**Your goal:** Print every one of the entries below word for word, but leave out the pictures.

**The records:**
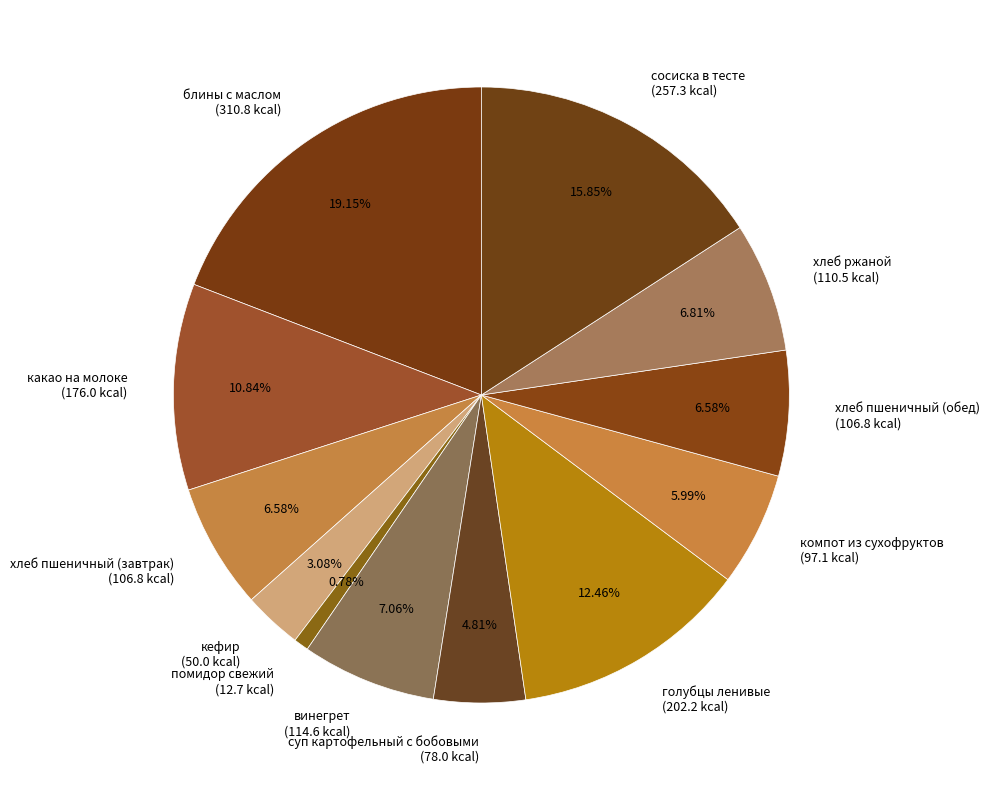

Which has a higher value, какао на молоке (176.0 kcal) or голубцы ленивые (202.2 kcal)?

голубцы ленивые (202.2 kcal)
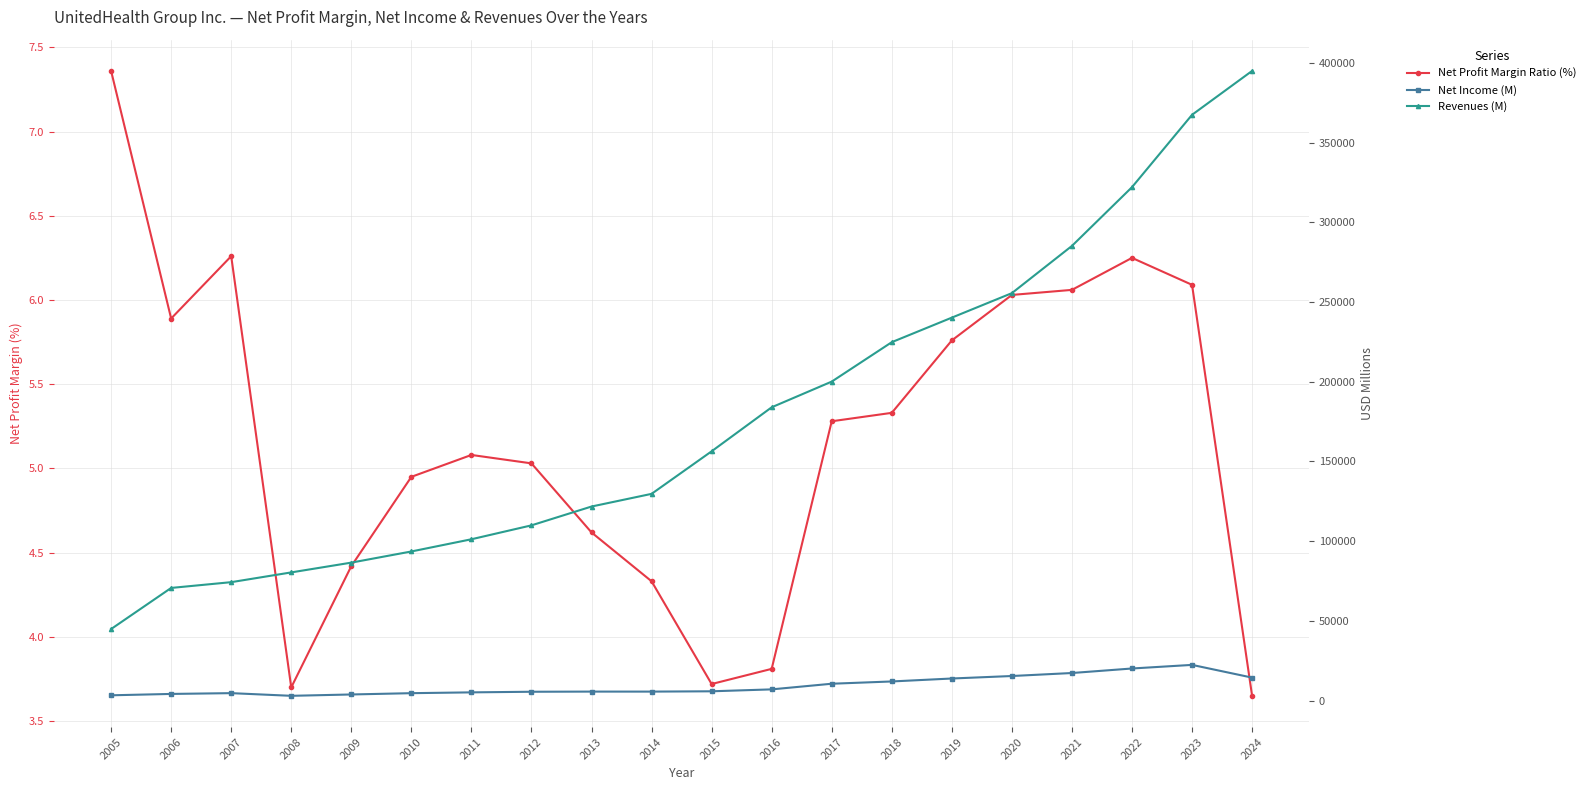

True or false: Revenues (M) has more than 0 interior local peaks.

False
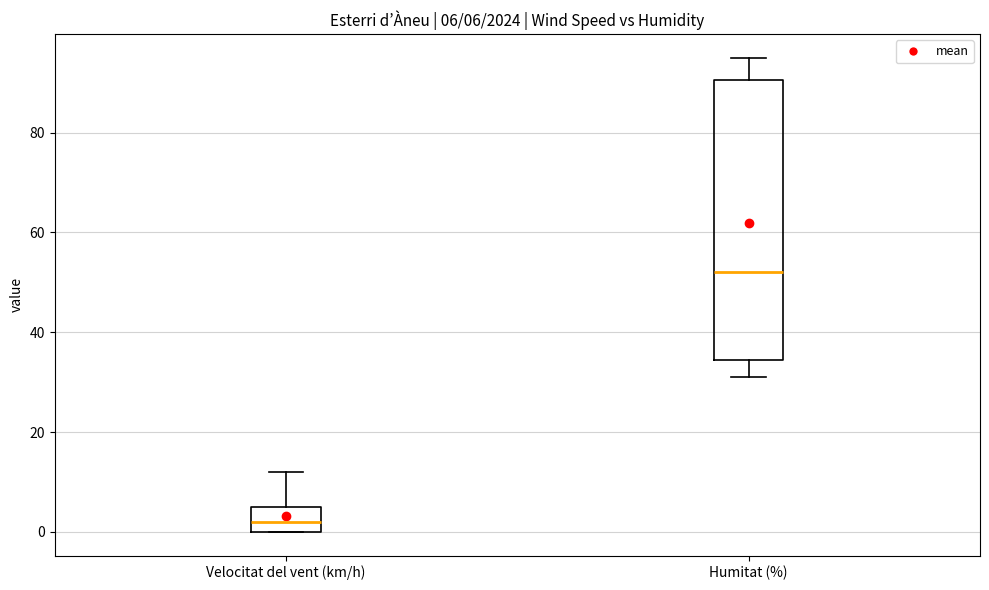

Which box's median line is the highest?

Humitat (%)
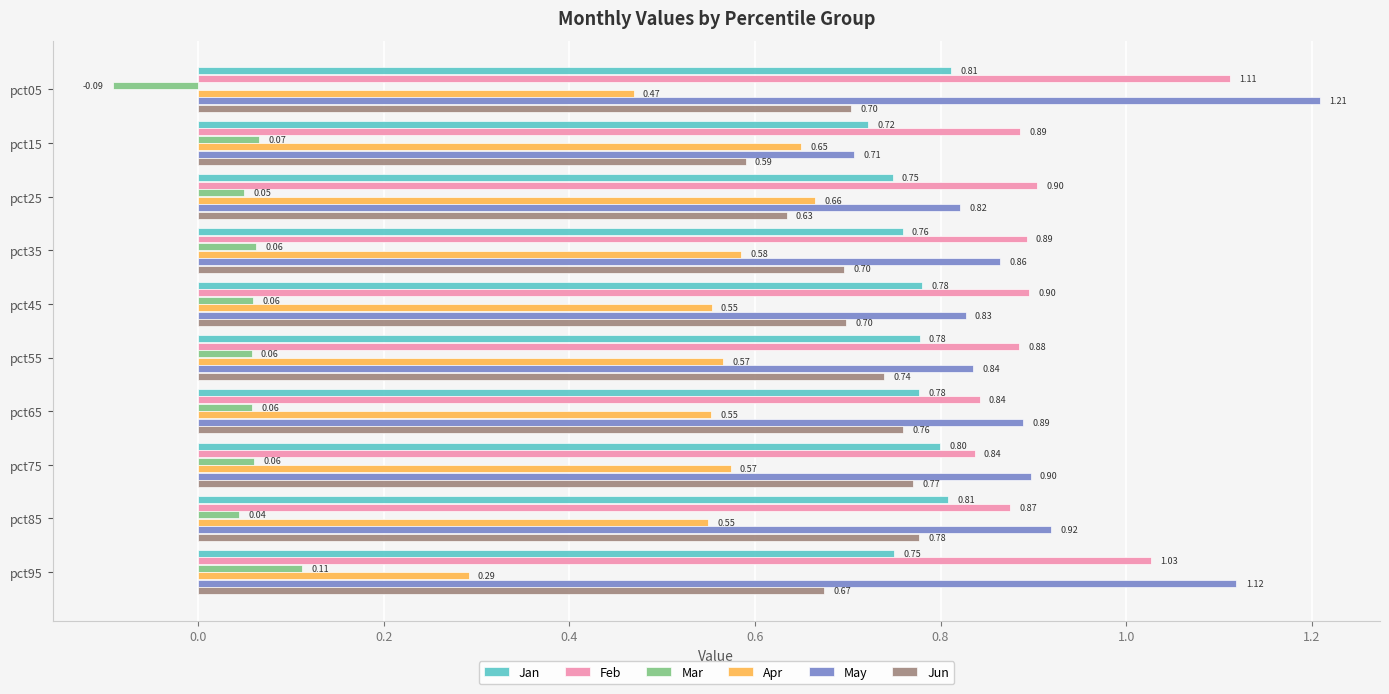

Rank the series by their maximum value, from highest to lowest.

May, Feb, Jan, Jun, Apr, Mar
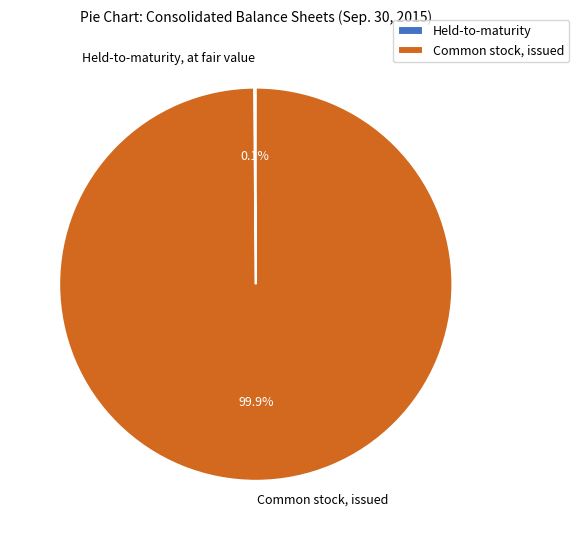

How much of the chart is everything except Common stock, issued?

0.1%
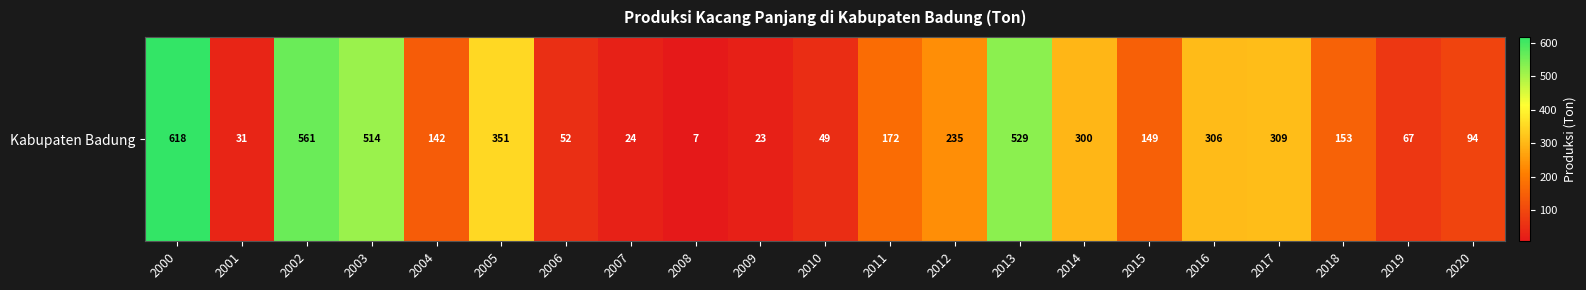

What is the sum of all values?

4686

**Exercise output:**
Which has a higher value, какао на молоке (176.0 kcal) or голубцы ленивые (202.2 kcal)?

голубцы ленивые (202.2 kcal)

True or false: Revenues (M) has more than 0 interior local peaks.

False

Which box's median line is the highest?

Humitat (%)

Rank the series by their maximum value, from highest to lowest.

May, Feb, Jan, Jun, Apr, Mar

How much of the chart is everything except Common stock, issued?

0.1%

What is the sum of all values?

4686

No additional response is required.